Transcribed page contents
==============================
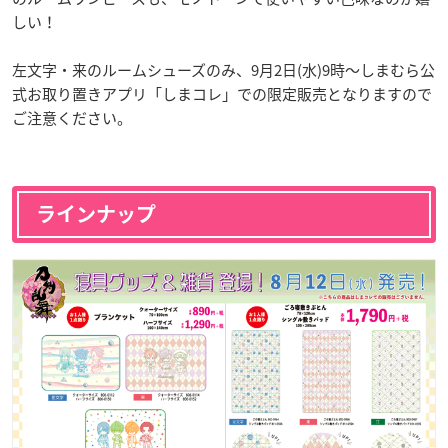
しい！
左文字・来のルームシューズのみ、9月2日(水)9時〜しまむら公
式お取り置きアプリ「しまコレ」での限定販売となりますので
ご注意ください。
ラインナップ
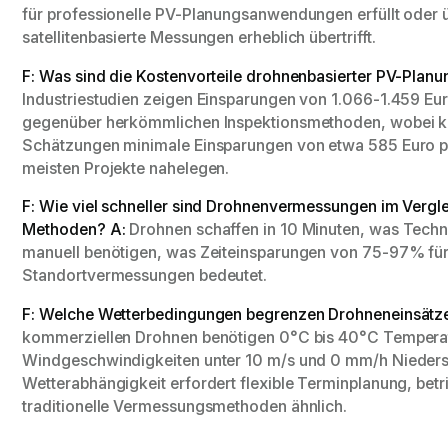
für professionelle PV-Planungsanwendungen erfüllt oder üb
satellitenbasierte Messungen erheblich übertrifft.
F: Was sind die Kostenvorteile drohnenbasierter PV-Planu
Industriestudien zeigen Einsparungen von 1.066-1.459 E
gegenüber herkömmlichen Inspektionsmethoden, wobei k
Schätzungen minimale Einsparungen von etwa 585 Euro p
meisten Projekte nahelegen.
F: Wie viel schneller sind Drohnenvermessungen im Vergl
Methoden?
A:
Drohnen schaffen in 10 Minuten, was Techn
manuell benötigen, was Zeiteinsparungen von 75-97% fü
Standortvermessungen bedeutet.
F: Welche Wetterbedingungen begrenzen Drohneneinsätz
kommerziellen Drohnen benötigen 0°C bis 40°C Tempera
Windgeschwindigkeiten unter 10 m/s und 0 mm/h Nieders
Wetterabhängigkeit erfordert flexible Terminplanung, betri
traditionelle Vermessungsmethoden ähnlich.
==============================
## Work required
Exact copy, no pictures: reproduce every entry shown above.

## Answer section
しい！
左文字・来のルームシューズのみ、9月2日(水)9時〜しまむら公
式お取り置きアプリ「しまコレ」での限定販売となりますので
ご注意ください。
ラインナップ
für professionelle PV-Planungsanwendungen erfüllt oder üb
satellitenbasierte Messungen erheblich übertrifft.
F: Was sind die Kostenvorteile drohnenbasierter PV-Planu
Industriestudien zeigen Einsparungen von 1.066-1.459 E
gegenüber herkömmlichen Inspektionsmethoden, wobei k
Schätzungen minimale Einsparungen von etwa 585 Euro p
meisten Projekte nahelegen.
F: Wie viel schneller sind Drohnenvermessungen im Vergl
Methoden?
A:
Drohnen schaffen in 10 Minuten, was Techn
manuell benötigen, was Zeiteinsparungen von 75-97% fü
Standortvermessungen bedeutet.
F: Welche Wetterbedingungen begrenzen Drohneneinsätz
kommerziellen Drohnen benötigen 0°C bis 40°C Tempera
Windgeschwindigkeiten unter 10 m/s und 0 mm/h Nieders
Wetterabhängigkeit erfordert flexible Terminplanung, betri
traditionelle Vermessungsmethoden ähnlich.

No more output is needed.